Program-program pelatihan tidak hanya dilaksanakan di dalam industri, tetapi
sistem pendidikan sekolah dan luar sekolah harus menyelenggarakan program
pelatihan yang relevan dengan kebutuhan dunia kerja.
Dalam
kaitan ini perlu ada refungsionalisasi SISDIKNAS yang membuka diri terhadap
keterlibatan penuh dari masyarakat dalam penyelenggaraan pendidikan nasional.
Dengan sistem yang seperti itu, bukan berarti akan menghilangkan pengangguran,
tentu saja masalah pengangguran akan selalu ada karena berbagai sebab ekonomis
ataupun non-ekonomis namun masalah pengangguran setidaknya dapat diminimalisir.
Fungsi
pendidikan sebagai pemasok tenaga kerja terdidik dan terlatih dapat diuji
berdasarkan kemampuannya dalam memenuhi jumlah angkatan kerja yang dibutuhkan
oleh lapangan kerja yang telah ada atau yang diperkirakan tersedia dalam suatu
sitem ekonomi. Untuk menguji kemampuan ini diperlukan perbandingan antara
persediaan angkatan kerja yang dihasilkan oleh sistem pendidikan dan latihan
dengan kebutuhan tenaga kerja dalam lapangan kerja yanga ada menurut kategori
tingkat pendidikan pekerja.

■ **SOAL LATIHAN**:
A: Kutip teks tentang pendidikan dan tenaga kerja itu, seluruhnya dari "Program-program pelatihan tidak" hingga "setidaknya dapat diminimalisir.".
B: Apakah pernyataan berikut sesuai dengan teks tentang pendidikan dan tenaga kerja? Jawab ya atau tidak untuk masing-masing, lalu kutip kata-kata teks yang menentukan jawabannya.
(i) Program pelatihan hanya dilaksanakan di dalam industri.
(ii) Sistem yang dibahas akan menghilangkan pengangguran.
(iii) Kemampuan pendidikan sebagai pemasok tenaga kerja diuji dengan membandingkan persediaan angkatan kerja dan kebutuhan tenaga kerja.
C: Tulis lanjutan teks tentang pendidikan dan tenaga kerja itu, dimulai setelah kalimat terakhirnya.
Bahan di bawah ini diambil dari sumber yang berbeda.

■ **KUMPULAN BAHAN**:
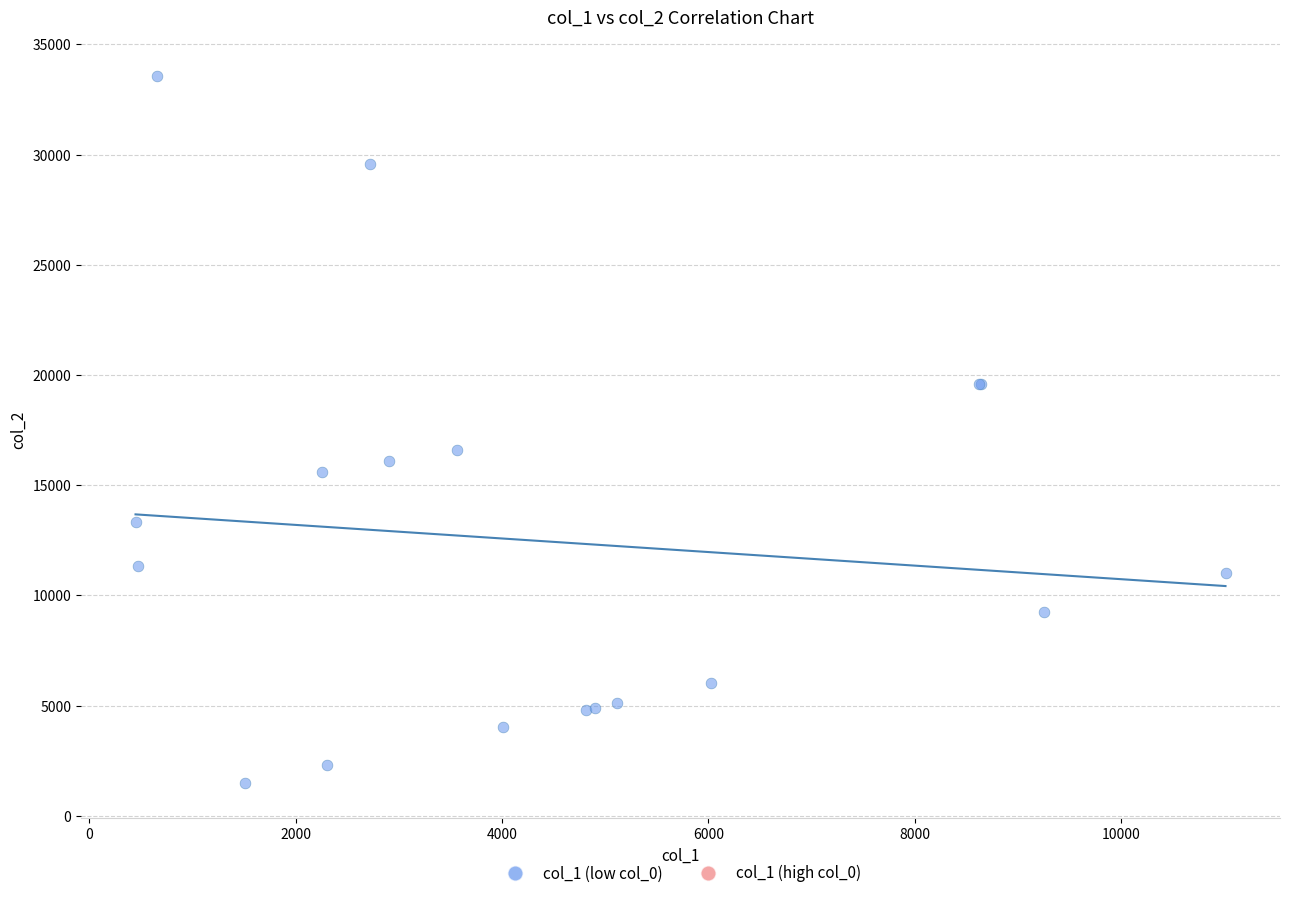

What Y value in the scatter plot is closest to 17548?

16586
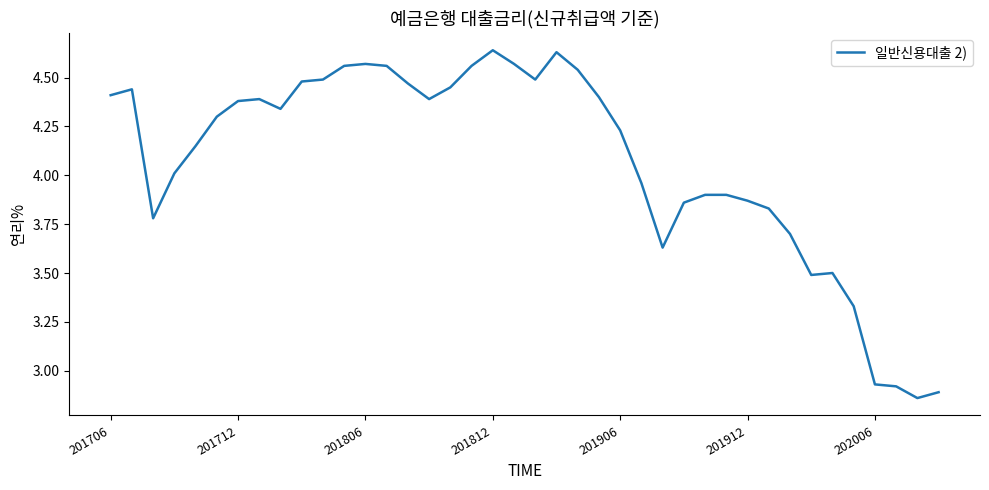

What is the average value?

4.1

...

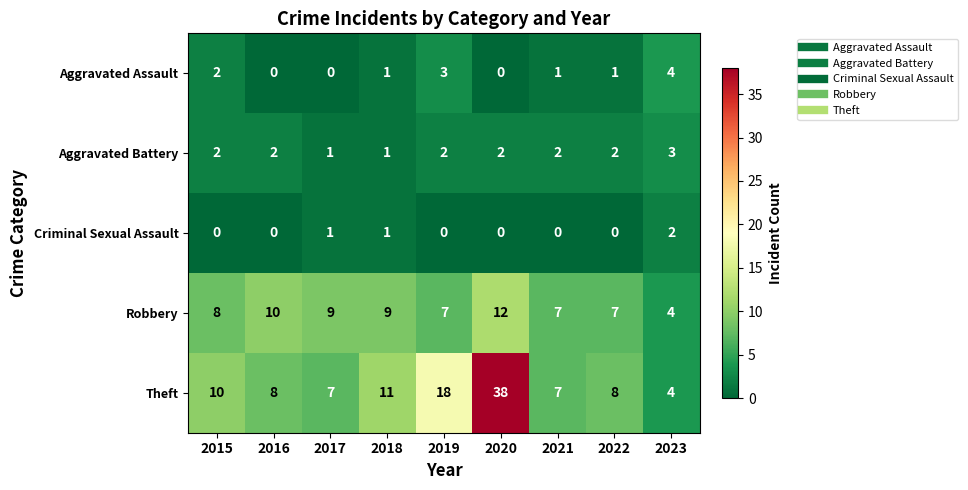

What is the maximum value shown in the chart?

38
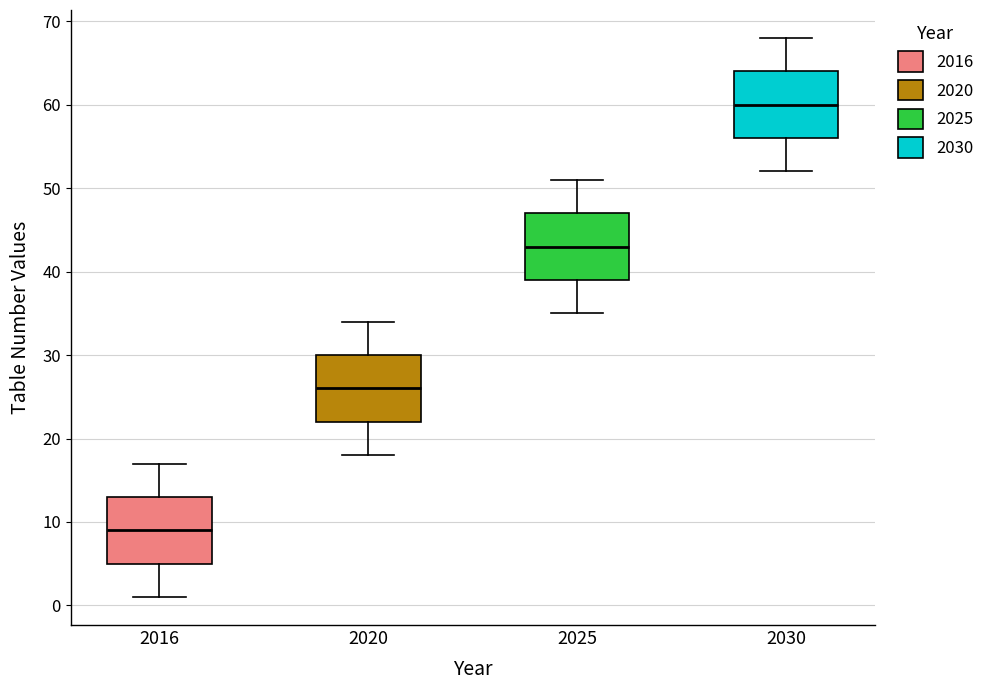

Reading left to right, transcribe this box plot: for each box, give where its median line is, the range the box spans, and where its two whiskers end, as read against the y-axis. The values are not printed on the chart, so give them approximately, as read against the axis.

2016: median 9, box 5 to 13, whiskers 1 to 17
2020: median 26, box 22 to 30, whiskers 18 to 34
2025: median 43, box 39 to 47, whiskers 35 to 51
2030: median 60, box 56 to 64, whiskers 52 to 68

---

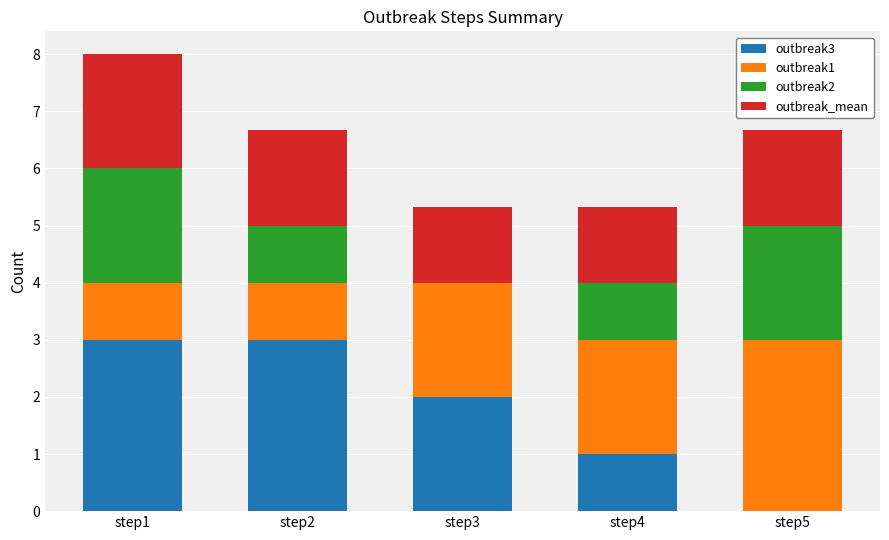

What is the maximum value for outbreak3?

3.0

■ **JAWABAN**:
A:
Program-program pelatihan tidak hanya dilaksanakan di dalam industri, tetapi
sistem pendidikan sekolah dan luar sekolah harus menyelenggarakan program
pelatihan yang relevan dengan kebutuhan dunia kerja.
Dalam
kaitan ini perlu ada refungsionalisasi SISDIKNAS yang membuka diri terhadap
keterlibatan penuh dari masyarakat dalam penyelenggaraan pendidikan nasional.
Dengan sistem yang seperti itu, bukan berarti akan menghilangkan pengangguran,
tentu saja masalah pengangguran akan selalu ada karena berbagai sebab ekonomis
ataupun non-ekonomis namun masalah pengangguran setidaknya dapat diminimalisir.

B:
(i) Tidak. "Program-program pelatihan tidak hanya dilaksanakan di dalam industri"
(ii) Tidak. "bukan berarti akan menghilangkan pengangguran"
(iii) Ya. "Untuk menguji kemampuan ini diperlukan perbandingan antara persediaan angkatan kerja yang dihasilkan oleh sistem pendidikan dan latihan dengan kebutuhan tenaga kerja"

C:
Terjadinya
kelebihan persediaan tenaga kerja berpendidikan dasar ini disebabkan oleh masih
banyak tersedianya lapangan kerja pada sektor tradisional dan sektor informal
pada saat truktur tenaga kerja telah mulai bergeser ke tingkat pendidikan yang
lebih tinggi. Keadaan ini didukung pila oleh kenyataan bahwa kelebihan
persediaan tenaga kerja terjadi pada tingkat-tingkat pendidikan yang lebih
tinggi, dan yang menjadi akibatnya pengangguran tenaga terdidik atau lulusan
Perguruan Tinggi akan terus bertambah setiap tahun.
Salah
satu sebab kesenjangan supply dan demand pendidikan tinggi ialah kesenjangan
antara keinginan mahasiswa (dan dorongan orang tua serta persepsi masyarakat)
dengan kebutuhan akan tenaga kerja. Mahasiswa lebih menyenangi program studi
profesional seperti ahli hukum dan ekonomi dibanding dengan program teknologi
maupun pertanian. Gejala ini terjadi juga di negara industri maju dan sangat
kuat di negara berkembang. Sebaliknya kebutuhan akan tenaga kerja yang banyak
ialah di bidang industri dan pertanian.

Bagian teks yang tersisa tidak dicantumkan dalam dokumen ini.